You may wonder at my ability to recover if I have to drive a car, for this seems to suggest that motion sickness is just a head game. The most persuasive theory about motion sickness is that it arises from physiological confusion. When the plane starts to buck and pitch, my body can’t reconcile the conflicting signals it receives in three areas: visual, aural (inner ear), and tactile (how sensors in our skin perceive movement). My inner ear — which contains the tiny gyroscope that keeps us balanced and lets us know when we are standing up or lying down — is getting signals that I’m being turned upside down. But my eyes are telling me that I’m maintaining a steady, if a bit bumpy, course. And then my body as a whole is perceiving jarring movements in a different way. The result is nausea. If you’ve ever gotten dizzy from watching an I-MAX movie of flying into a canyon, it’s the same phenomenon: your inner ear is telling you that you’re rock-solid stable while your eyes are telling your brain that you are flying. This contradiction confuses your body. As a result, you get dizzy. If the confusion persists, your body may bail on you altogether and you get sick. This theory seems to explain why I recover more quickly after a bad flight if I have to drive: driving a car realigns my senses as nothing else can.

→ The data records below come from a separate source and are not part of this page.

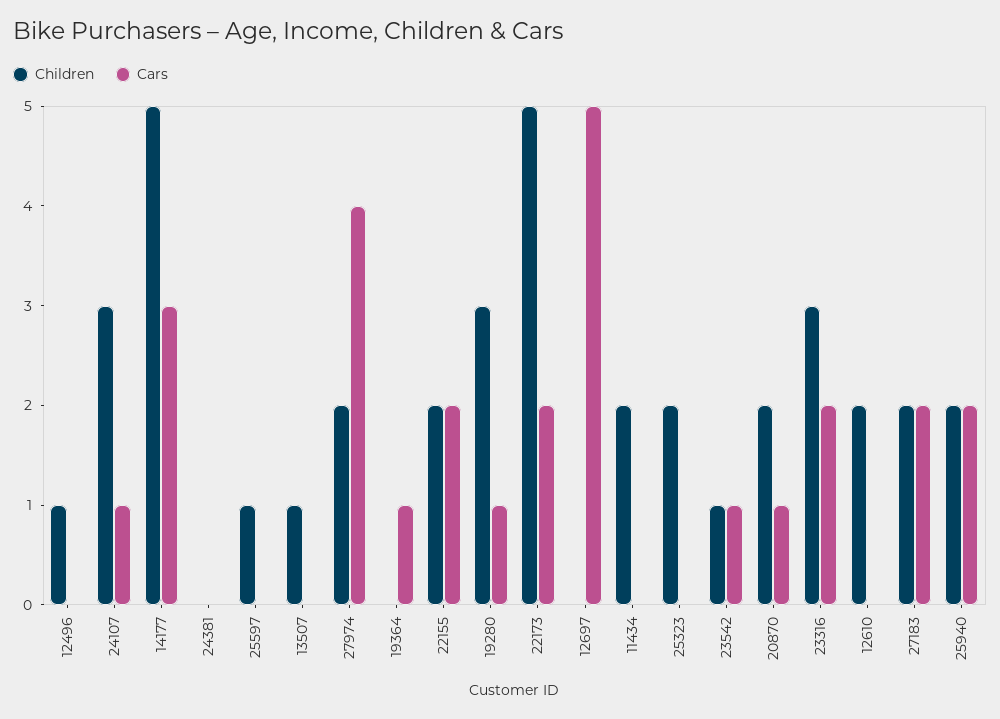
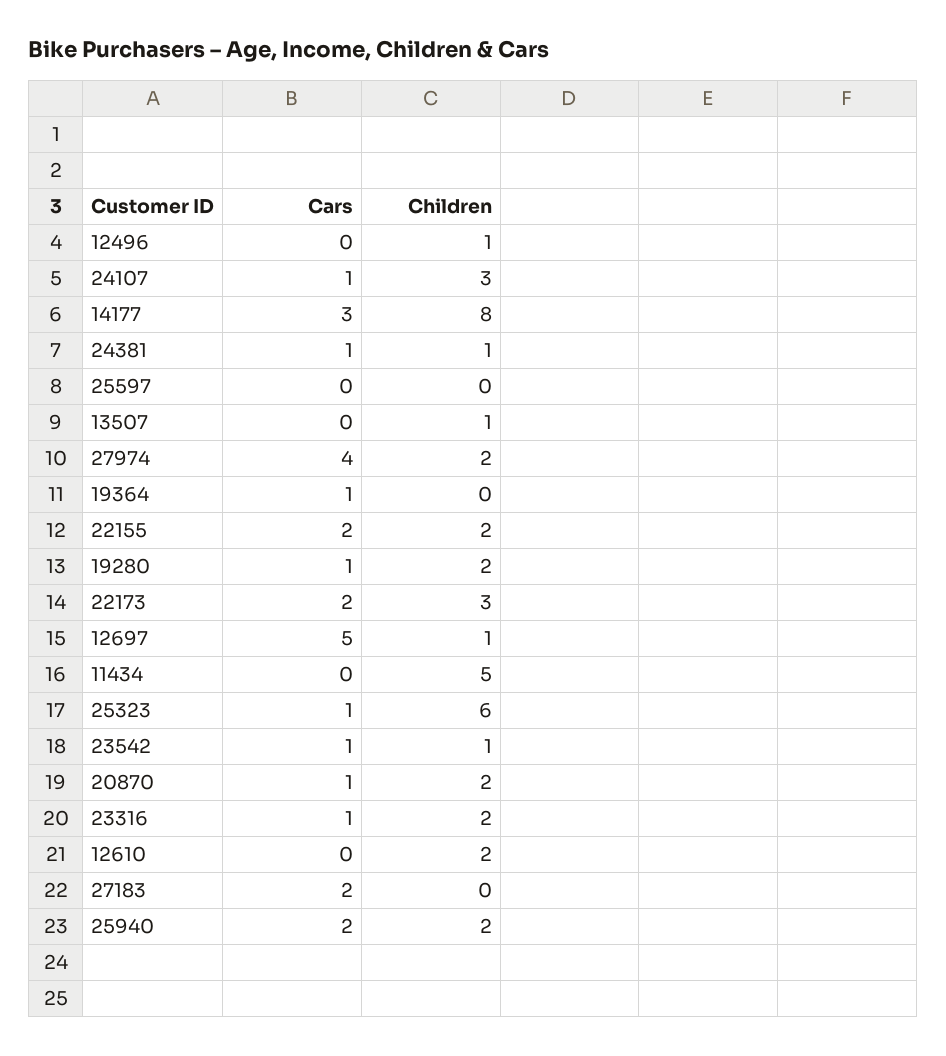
Children, 14177: 5 -> 8
Children, 24381: 0 -> 1
Cars, 24381: 0 -> 1
Children, 25597: 1 -> 0
Children, 19280: 3 -> 2
Children, 22173: 5 -> 3
Children, 12697: 0 -> 1
Children, 11434: 2 -> 5
Children, 25323: 2 -> 6
Cars, 25323: 0 -> 1
Children, 23316: 3 -> 2
Cars, 23316: 2 -> 1
Children, 27183: 2 -> 0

Apparently most mammals are susceptible to motion sickness. You may have a dog that has trouble riding in a car. There are many remedies, none of them perfect. One scientific study shows that the removal of a part of the brain alleviates the ailment in monkeys. I’ll opt for something less dramatic. Dramamine and its associates suppress your nausea by depressing your senses. Essentially, as it makes you drowsy, it puts you out of your misery. My brother Mike swears by those beaded acupressure wrist-bands. I don’t believe it but I’ll try it. Ginger capsules seem promising but the medical community considers them unproven so far. Supposedly, you can train your body to withstand motion sickness by exposing yourself regularly to turbulent motion. It’s like exercise. But who would want that kind of exercise? By the way, you can go online and buy your own supply of airsick bags, some quite fashionable. The need to carry that large a supply suggests that there are some serious sufferers out there. If you’re interested in the barf bag as cultural artifact, there are many online museums: airsicksack.com
The most sympathetic response I’ve received from an in-flight seat mate after I’ve apologized for puking was: “Hey, you can’t help it.” The least sympathetic was an appalled stare from a teenager. Children are afraid of losing control and don’t want to believe that a normal grown-up like you or I could be reduced to a trembling, sweating mess as a result of a bumpy flight. It’s nothing I can explain easily to a youngster, especially under those circumstances. I can only sit there, barf bag in hand, and wait for deliverance.